REQUIRED WORK
Could you reproduce the text read from each of these items, line by line and word for word, while leaving the pictures out of your answer?

======== SOURCE INFORMATION ========

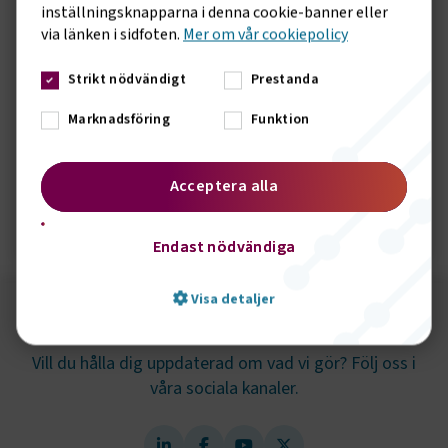
inställningsknapparna i denna cookie-banner eller
via länken i sidfoten.
Mer om vår cookiepolicy
Strikt nödvändigt
Prestanda
Marknadsföring
Funktion
Rapport om turist- och
beställningstrafik 2025
Acceptera alla
Öppna rapport
Endast nödvändiga
Visa detaljer
Följ oss på sociala medier!
Vill du hålla dig uppdaterad om vad vi gör? Följ oss i
Strikt nödvändigt
Prestanda
våra sociala kanaler.
Marknadsföring
Funktion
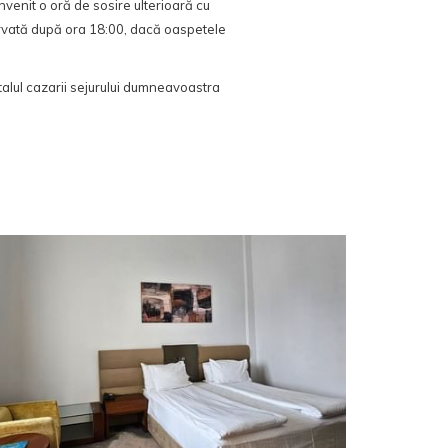
nvenit o oră de sosire ulterioară cu
rvată după ora 18:00, dacă oaspetele
talul cazarii sejurului dumneavoastra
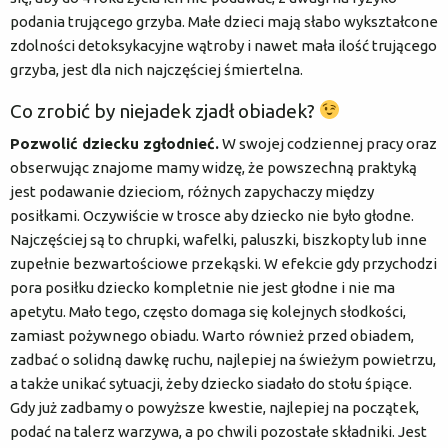
podania trującego grzyba. Małe dzieci mają słabo wykształcone
zdolności detoksykacyjne wątroby i nawet mała ilość trującego
grzyba, jest dla nich najczęściej śmiertelna.
Co zrobić by niejadek zjadł obiadek?
Pozwolić dziecku zgłodnieć.
W swojej codziennej pracy oraz
obserwując znajome mamy widzę, że powszechną praktyką
jest podawanie dzieciom, różnych zapychaczy między
posiłkami. Oczywiście w trosce aby dziecko nie było głodne.
Najczęściej są to chrupki, wafelki, paluszki, biszkopty lub inne
zupełnie bezwartościowe przekąski. W efekcie gdy przychodzi
pora posiłku dziecko kompletnie nie jest głodne i nie ma
apetytu. Mało tego, często domaga się kolejnych słodkości,
zamiast pożywnego obiadu. Warto również przed obiadem,
zadbać o solidną dawkę ruchu, najlepiej na świeżym powietrzu,
a także unikać sytuacji, żeby dziecko siadało do stołu śpiące.
Gdy już zadbamy o powyższe kwestie, najlepiej na początek,
podać na talerz warzywa, a po chwili pozostałe składniki. Jest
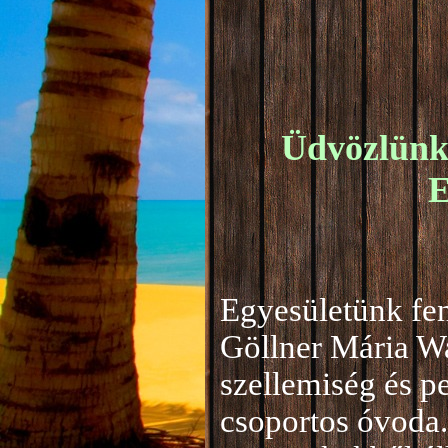
Üdvözlünk 
E
Egyesületünk fen
Göllner Mária W
szellemiség és 
csoportos óvoda.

========

SOLUTION FOR THIS PROBLEM
inställningsknapparna i denna cookie-banner eller
via länken i sidfoten.
Mer om vår cookiepolicy
Strikt nödvändigt
Prestanda
Marknadsföring
Funktion
Rapport om turist- och
beställningstrafik 2025
Acceptera alla
Öppna rapport
Endast nödvändiga
Visa detaljer
Följ oss på sociala medier!
Vill du hålla dig uppdaterad om vad vi gör? Följ oss i
Strikt nödvändigt
Prestanda
våra sociala kanaler.
Marknadsföring
Funktion
nvenit o oră de sosire ulterioară cu
rvată după ora 18:00, dacă oaspetele
talul cazarii sejurului dumneavoastra
podania trującego grzyba. Małe dzieci mają słabo wykształcone
zdolności detoksykacyjne wątroby i nawet mała ilość trującego
grzyba, jest dla nich najczęściej śmiertelna.
Co zrobić by niejadek zjadł obiadek?
Pozwolić dziecku zgłodnieć.
W swojej codziennej pracy oraz
obserwując znajome mamy widzę, że powszechną praktyką
jest podawanie dzieciom, różnych zapychaczy między
posiłkami. Oczywiście w trosce aby dziecko nie było głodne.
Najczęściej są to chrupki, wafelki, paluszki, biszkopty lub inne
zupełnie bezwartościowe przekąski. W efekcie gdy przychodzi
pora posiłku dziecko kompletnie nie jest głodne i nie ma
apetytu. Mało tego, często domaga się kolejnych słodkości,
zamiast pożywnego obiadu. Warto również przed obiadem,
zadbać o solidną dawkę ruchu, najlepiej na świeżym powietrzu,
a także unikać sytuacji, żeby dziecko siadało do stołu śpiące.
Gdy już zadbamy o powyższe kwestie, najlepiej na początek,
podać na talerz warzywa, a po chwili pozostałe składniki. Jest
Üdvözlünk 
E
Egyesületünk fen
Göllner Mária W
szellemiség és 
csoportos óvoda.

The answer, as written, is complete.